5. Unsolicited invitation to a meeting
Since more people are working from home, we’ve been getting a lot of invites to virtual meetings. When people are busy, it’s easy to just click on another Zoom invite without thinking.
This phishing email also uses curiosity by leaving out the name of the host and the agenda, which makes the recipient want to click the link to find out more.
6. Higher profile views than usual
If you rarely post or apply for jobs, it can be surprising to find out that a lot of people are looking at your LinkedIn profile.
This sudden increase can be enough to make the recipient curious enough to click the “See who’s looking” link without thinking.
7. Your account is due to expire
Microsoft is one of the brands that people around the world trust the most. But trust can be a very effective phishing technique, especially when the email looks like the real thing. This Microsoft scam uses fear and time pressure to get the person to act right away.
Little information is given about why the payment information is about to expire, which makes the victim more likely to click the malicious link to find out.

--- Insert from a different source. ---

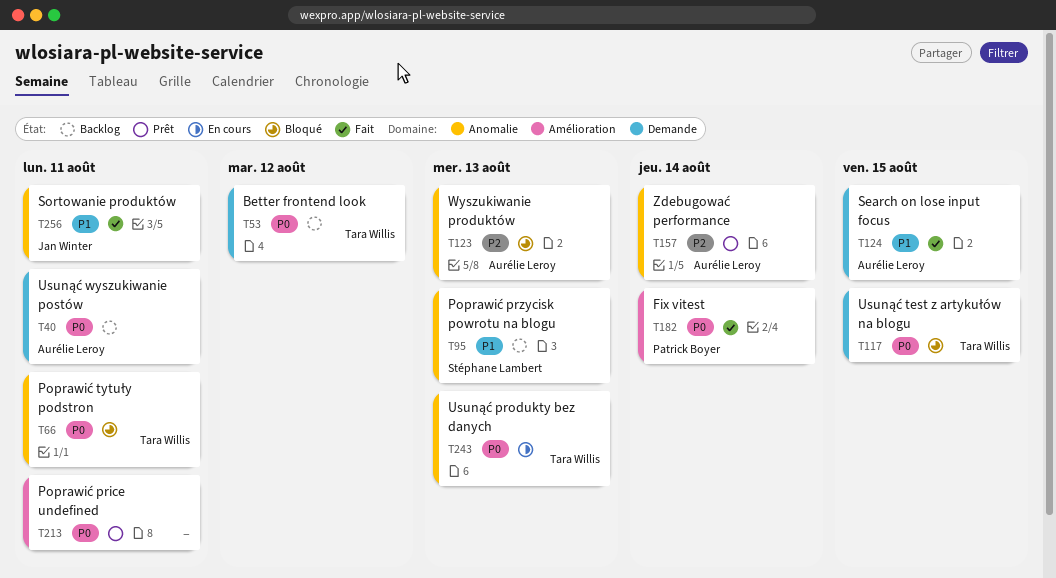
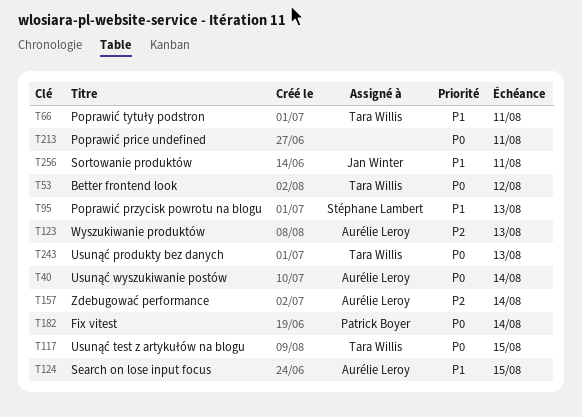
T40, due: Aug 11 -> Aug 14
T66, priority: P0 -> P1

8. Unknown purchase invoice
The person who gets this phishing email might be confused as to why they got an e-receipt for something they don’t remember buying. The template makes it look more real by showing what was bought and giving a “helpful” link to learn more and stop the payment.
9. Missed parcel delivery
Cybercriminals like to use the “missed package” phishing email during busy shopping times like Christmas and Black Friday. This attack has two ways to trick the target. First of all, the person might be expecting a package, which makes this email seem even more real and tempting. If no order has been made, the person who got the email might be tempted to sign in and see what’s been ordered.
10. Your payment didn’t go through.
Scammers often use the name of well-known business software, such as Xerox, to trick people. There’s a good chance that at least some of the people the criminal is after using the product and wouldn’t be surprised to get an email from the vendor. This phishing email about an unpaid bill uses a trusted brand and makes the target feel confused and scared.
Email phishing should be taken lightly by organisations as a successful one could mean a financial penalty from the PDPC for breaching the protection obligation. This could also mean a financial disaster for the employees themselves as the bad actor could impersonate their superiors or officers and ask them for their bank details.
This is why it is of great importance that employees, as the weakest link to the organisation’s cybersecurity, be familiar with the different forms of phishing emails so that they can identify one when they are being targeted by bad actors.
This is also where a Data Protection Officer (DPO) can help, as it is the officer responsible for the general posture of an organisation’s cybersecurity. With a DPO, organisations can ensure that policies will be set in place and employees will be well aware of the danger of email phishing.